The Sturgeon Bay, Wis. property floundered during the 2008 recession and was eventually foreclosed upon, but golf junkie and former Marine Jon Martell has plunged in to undertake its revival.
More than 100 golf courses close each year nationwide, reported Door County Living, and this was once likely the fate for the Cherry Hills Golf and Lodge in Sturgeon Bay, Wis., until Jon Martell returned to Wisconsin, the publication reported.
Martell is a 38-year-old ex-Marine who happens to be a golf junkie. He grew up caddying near Manitowoc, Wis., and parlayed his early love of golf into managerial stints at Whistling Straits (Kohler, Wis.) and Liberty National (Jersey City, N.J.), reported Door County Living.
In early 2015, just one week into his move back to Wisconsin from the East Coast, he was introduced to a course and hotel that had floundered during the 2008 recession and was eventually foreclosed upon. The word “risk” didn’t do the situation justice, reported Door County Living.
“Everything seemed somewhat disheveled, in disrepair or neglected,” said Martell. “The hotel was idle [and] there were a lot of things that needed to be cleaned out.
“I ended up bringing some friends in and asked them what they thought,” he told Door County Living. “Everyone saw the opportunity, but they saw all the work in it, too. That was where I had to step up.”
The carpeting in the club’s banquet hall wasn’t just old, it was filthy. The golf course wasn’t just shaggier than ever, it was also encroached upon by dandelions and unfriendly weeds. Maintenance equipment that sufficed for years was dated and inefficient, reported Door County Living.
“For a while there the greens were like a lunar landscape,” said Thomas Jordan, 68, who has played the course for two decades. “Back then, if you were 20 feet from the hole, instead of putting it, someone would say, ‘Ah, just take two strokes. Let’s get going.’”

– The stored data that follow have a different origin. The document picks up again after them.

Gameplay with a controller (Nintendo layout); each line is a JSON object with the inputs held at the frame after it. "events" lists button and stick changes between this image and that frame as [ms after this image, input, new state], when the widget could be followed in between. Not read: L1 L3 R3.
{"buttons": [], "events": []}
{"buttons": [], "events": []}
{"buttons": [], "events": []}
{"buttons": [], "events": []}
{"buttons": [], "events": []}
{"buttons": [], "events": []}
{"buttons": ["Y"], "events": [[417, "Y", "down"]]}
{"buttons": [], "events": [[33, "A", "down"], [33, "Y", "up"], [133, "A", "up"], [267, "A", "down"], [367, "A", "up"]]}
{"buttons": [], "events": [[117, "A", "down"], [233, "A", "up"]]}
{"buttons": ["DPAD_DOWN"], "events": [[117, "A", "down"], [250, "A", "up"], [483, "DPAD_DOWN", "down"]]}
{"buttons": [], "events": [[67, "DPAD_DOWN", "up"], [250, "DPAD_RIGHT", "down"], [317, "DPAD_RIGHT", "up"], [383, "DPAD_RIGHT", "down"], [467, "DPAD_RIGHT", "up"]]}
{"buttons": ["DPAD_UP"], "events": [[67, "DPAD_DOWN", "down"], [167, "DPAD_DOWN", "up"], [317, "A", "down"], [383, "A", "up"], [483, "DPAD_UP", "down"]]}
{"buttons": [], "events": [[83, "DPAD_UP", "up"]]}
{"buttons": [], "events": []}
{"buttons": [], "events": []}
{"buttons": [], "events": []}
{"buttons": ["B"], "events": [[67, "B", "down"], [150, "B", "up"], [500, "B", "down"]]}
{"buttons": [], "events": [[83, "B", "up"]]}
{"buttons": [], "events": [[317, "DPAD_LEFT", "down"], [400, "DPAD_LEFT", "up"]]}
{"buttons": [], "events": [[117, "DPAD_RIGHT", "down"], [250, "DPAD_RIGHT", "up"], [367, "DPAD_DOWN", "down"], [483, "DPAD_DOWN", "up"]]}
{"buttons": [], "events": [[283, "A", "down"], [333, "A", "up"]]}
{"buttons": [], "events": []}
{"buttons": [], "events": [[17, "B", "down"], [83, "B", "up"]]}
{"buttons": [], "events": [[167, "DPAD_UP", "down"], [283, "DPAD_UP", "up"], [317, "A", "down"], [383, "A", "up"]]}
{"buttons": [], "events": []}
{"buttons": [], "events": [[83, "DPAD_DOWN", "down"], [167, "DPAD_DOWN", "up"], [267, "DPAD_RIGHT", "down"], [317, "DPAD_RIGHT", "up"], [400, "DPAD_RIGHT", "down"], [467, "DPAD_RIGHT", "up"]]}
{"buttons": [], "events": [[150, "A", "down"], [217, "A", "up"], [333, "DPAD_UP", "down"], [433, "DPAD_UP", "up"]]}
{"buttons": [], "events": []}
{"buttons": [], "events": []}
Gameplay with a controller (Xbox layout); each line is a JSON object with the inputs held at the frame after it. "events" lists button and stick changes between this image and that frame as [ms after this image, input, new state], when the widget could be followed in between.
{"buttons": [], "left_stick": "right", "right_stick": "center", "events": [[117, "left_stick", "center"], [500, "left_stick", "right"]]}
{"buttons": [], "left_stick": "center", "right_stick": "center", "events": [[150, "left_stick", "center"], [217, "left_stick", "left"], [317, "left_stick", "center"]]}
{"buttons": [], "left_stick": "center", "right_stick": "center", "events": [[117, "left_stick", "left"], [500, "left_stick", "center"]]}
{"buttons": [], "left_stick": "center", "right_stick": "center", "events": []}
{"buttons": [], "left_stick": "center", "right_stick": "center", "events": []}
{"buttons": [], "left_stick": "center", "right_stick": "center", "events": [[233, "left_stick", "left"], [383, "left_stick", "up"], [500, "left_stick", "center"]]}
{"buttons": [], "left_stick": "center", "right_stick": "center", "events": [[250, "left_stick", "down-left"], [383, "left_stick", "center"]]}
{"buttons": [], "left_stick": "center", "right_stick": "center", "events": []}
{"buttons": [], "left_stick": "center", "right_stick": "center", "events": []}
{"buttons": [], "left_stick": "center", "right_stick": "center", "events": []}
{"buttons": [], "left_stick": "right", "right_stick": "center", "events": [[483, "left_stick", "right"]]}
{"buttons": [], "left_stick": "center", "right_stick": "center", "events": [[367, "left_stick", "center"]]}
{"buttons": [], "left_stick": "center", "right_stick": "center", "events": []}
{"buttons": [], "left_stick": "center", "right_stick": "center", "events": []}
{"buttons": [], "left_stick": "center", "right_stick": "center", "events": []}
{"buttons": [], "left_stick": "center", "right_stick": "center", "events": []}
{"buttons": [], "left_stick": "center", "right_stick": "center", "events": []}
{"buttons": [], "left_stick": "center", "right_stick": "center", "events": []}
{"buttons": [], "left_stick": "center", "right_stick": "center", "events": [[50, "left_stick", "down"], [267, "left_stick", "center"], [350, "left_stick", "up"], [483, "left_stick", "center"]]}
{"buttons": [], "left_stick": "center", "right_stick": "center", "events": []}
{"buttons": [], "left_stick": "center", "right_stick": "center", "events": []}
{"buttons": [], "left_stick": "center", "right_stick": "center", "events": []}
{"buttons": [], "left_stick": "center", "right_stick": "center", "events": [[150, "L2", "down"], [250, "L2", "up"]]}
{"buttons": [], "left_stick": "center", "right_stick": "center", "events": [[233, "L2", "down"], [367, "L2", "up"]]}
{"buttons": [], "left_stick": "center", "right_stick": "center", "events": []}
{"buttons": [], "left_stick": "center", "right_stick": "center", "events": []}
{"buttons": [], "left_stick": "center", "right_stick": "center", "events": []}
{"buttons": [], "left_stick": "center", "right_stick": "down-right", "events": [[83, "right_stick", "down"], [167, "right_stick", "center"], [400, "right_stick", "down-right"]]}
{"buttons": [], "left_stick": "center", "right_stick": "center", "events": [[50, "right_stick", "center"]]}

Cherry Hills, already modest in its offerings, had become a last-ditch option for local and vacationing golfers alike. In all of that, somehow Martell saw opportunity. It’s funny how changes in scenery can usher in a wave of optimism, reported Door County Living.
“One of the best moments I had early on was when the snow melted,” Martell told Door County Living. “I couldn’t wait to get out there. Walking the course, I could remember every single hole. I could feel the vision of the designer. I could see the character of the course. I’m walking it with no clubs, no balls. Just feeling it and playing it in my mind.”
Martell’s work was incremental and reactive, Door County Living reported. Short on help that first summer, he put his boots on and mowed fairways twice a week. And when he reached points of “Do I or do I not fund this?” the answer was always clear.
“It gets scary with the money, but if this was something that needs to happen, it can’t just not happen,” Martell said. “You do it because it’s what the business needs. It can’t stop just because you don’t want to spend a couple hundred or a thousand dollars on a particular project.”
Martell took over knowing he had to run the business as if he owned it. He was conscious that even though this wasn’t “public property,” the property was public in nature, and his name was on the lease, reported Door County Living.
Eighteen months into the project, much to his delight, Nicolet Bank was desperate to sell the property. Martell reeled in some help, in the form of a friend and two other partners. After a year-and-a-half of investment, Cherry Hills was now 25 percent his, reported Door County Living.
After a record April snowstorm caused a slow start to the 2018 season, the course won’t be breaking any revenue records in 2018, but it will continue taking steps forward, reported Door County Living.
“There are a lot of variables that affect what I can do,” said Martell. “But as I knock down those wickets, I will move on to the next one as the resources allow me to.
“My biggest thing is this,” he added. “Of I’m here three years or 20 years, something is going to be much better every time.”